For fans of Opeth, Haken & Ihsahn.


August 19, 2021 08:58 PM

I used to be a pretty casual Leprous fan when I found their 2015 album The Congregation and played a ton of songs from it on my radio show back in college. They were a band that I really liked, but I never really raved about them in the same way as other Progressive Metal bands. The Congregation showed them pivot into a less Metal and more progressive/art rock direction, and as I've gone back through their discography it's been interesting to hear them have more bite in the past. Obviously Daniel showing me their live performance album netted them a 5/5 and that performance had mostly songs from The Congregation and Coal, but the live setting and performing live with Ihsahn gave their sound the out-of-studio punch it needed to be absolutely phenomenal. What's interesting about that live album is that is features zero songs from Tall Poppy Syndrome, and from what I've read the band hasn't played anything from this album in a very, very long time, making a lot of these tracks seemingly forgotten by the band. 

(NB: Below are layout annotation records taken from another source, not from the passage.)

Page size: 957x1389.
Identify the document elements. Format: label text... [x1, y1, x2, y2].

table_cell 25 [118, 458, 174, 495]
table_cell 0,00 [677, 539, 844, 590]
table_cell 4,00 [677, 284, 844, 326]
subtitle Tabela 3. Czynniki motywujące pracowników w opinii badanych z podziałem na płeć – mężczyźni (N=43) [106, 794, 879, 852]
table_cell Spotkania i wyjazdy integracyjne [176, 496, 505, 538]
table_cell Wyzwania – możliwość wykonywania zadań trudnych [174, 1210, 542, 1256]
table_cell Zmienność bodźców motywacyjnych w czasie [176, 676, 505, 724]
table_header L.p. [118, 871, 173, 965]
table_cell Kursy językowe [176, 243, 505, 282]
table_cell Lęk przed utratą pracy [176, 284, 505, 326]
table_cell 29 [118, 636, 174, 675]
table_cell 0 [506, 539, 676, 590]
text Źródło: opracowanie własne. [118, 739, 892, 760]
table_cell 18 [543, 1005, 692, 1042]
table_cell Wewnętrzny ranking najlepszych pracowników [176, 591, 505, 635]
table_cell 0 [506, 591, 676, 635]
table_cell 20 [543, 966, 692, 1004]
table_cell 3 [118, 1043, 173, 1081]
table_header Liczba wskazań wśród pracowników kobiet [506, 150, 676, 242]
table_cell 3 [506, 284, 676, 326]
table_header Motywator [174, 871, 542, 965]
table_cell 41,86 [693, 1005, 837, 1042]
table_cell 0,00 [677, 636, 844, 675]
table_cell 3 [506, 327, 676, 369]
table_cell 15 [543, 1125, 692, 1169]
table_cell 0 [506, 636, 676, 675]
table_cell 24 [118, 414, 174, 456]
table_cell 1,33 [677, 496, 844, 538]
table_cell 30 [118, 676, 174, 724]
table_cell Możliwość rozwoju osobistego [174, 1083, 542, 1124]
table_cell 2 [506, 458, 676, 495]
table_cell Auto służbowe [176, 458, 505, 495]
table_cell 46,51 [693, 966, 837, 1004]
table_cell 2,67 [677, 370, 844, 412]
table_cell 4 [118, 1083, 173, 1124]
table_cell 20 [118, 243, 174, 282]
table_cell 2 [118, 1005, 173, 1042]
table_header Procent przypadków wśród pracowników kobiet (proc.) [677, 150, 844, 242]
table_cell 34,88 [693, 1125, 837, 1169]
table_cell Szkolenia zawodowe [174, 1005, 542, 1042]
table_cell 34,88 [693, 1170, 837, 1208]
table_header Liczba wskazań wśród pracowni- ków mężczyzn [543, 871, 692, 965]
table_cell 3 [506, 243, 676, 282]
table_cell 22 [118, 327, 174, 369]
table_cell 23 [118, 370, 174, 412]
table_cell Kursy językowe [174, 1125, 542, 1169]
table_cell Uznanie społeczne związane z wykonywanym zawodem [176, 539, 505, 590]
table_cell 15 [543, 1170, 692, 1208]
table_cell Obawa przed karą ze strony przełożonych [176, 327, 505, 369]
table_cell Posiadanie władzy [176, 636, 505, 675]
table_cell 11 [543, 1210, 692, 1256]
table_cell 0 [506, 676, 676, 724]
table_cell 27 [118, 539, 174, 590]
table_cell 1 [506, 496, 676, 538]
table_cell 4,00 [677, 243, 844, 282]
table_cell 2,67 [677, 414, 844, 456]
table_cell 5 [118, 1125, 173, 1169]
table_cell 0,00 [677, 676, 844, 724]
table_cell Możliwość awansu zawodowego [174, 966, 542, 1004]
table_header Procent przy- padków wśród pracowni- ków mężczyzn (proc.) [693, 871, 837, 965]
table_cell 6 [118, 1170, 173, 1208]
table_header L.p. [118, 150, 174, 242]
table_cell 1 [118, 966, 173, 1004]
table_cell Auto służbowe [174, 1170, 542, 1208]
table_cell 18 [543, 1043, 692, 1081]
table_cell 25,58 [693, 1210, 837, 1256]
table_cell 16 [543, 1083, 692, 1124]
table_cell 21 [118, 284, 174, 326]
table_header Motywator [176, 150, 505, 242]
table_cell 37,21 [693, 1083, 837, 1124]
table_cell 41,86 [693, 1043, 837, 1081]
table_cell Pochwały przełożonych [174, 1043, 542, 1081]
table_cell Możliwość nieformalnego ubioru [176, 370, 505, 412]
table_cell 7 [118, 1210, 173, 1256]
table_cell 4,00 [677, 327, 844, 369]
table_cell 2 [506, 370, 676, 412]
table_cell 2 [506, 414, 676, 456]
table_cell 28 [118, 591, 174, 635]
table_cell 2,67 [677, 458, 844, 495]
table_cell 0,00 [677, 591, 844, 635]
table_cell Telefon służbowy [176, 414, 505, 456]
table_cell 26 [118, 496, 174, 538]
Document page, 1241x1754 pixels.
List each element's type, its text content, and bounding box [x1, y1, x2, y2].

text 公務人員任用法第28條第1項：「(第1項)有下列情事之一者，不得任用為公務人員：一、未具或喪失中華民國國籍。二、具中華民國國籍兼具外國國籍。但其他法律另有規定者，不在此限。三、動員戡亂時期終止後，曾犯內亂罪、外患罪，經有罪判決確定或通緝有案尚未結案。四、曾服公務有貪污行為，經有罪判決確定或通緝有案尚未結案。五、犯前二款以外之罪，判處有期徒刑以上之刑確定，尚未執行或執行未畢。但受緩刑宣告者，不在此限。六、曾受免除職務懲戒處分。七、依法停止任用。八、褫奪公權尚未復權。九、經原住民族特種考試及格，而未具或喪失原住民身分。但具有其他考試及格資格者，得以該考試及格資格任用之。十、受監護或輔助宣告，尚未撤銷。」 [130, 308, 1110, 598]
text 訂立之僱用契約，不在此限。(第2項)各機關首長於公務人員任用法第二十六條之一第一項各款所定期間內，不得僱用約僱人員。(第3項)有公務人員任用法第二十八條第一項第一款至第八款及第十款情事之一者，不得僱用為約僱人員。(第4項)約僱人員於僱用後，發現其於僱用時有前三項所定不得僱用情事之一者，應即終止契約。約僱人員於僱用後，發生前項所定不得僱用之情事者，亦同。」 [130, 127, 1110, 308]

Which is an absolute shame because Tall Poppy Syndrome is easily one of Leprous's best works, maybe even their best in my opinion with Coal coming in extremely close behind. "He Will Kill Again" is phenomenal in almost every way. It really showcases the entirety of Leprous' sound, from the haunting intro, to the heavy riff, to the more progressive vocal melodies and harmonies from Einar, to a very good payoff towards the end. The few slower parts drag a bit, since the band seemed to not be too overzealous with Einar's writing at this point, but those parts are very few and far between. I think that Tall Poppy Syndrome strikes an amazing balance for the band especially since they were early in their career, since Bilateral and Coal begin to shift the focus towards Einar and being more "artsy" in general. Just see Daniel's writeup for pretty much the rest of my thoughts, he nailed it without me really sitting down and analyzing this to come up with a different avenue to give this album more praise.